-- SUPPLIED DATA follows --
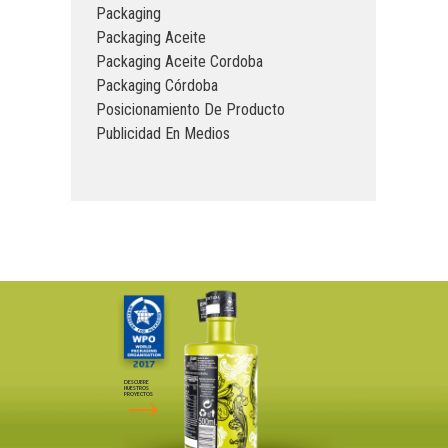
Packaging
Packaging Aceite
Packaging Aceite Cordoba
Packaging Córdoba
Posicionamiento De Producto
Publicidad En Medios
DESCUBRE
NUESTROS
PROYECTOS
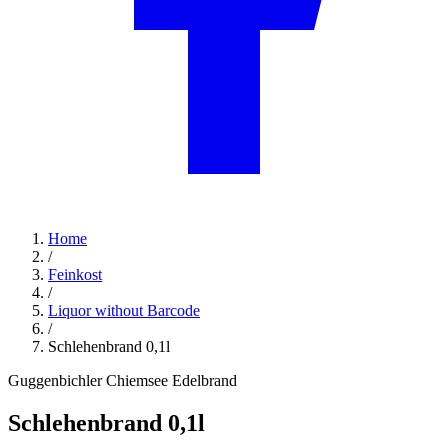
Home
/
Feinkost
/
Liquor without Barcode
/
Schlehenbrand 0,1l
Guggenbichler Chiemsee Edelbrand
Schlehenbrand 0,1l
-- SUPPLIED DATA concluded --
→ PROBLEM DETAILS: Copy each line of the records above that carries the word "Aceite".

→ RESULT OF THIS TASK:
Packaging Aceite
Packaging Aceite Cordoba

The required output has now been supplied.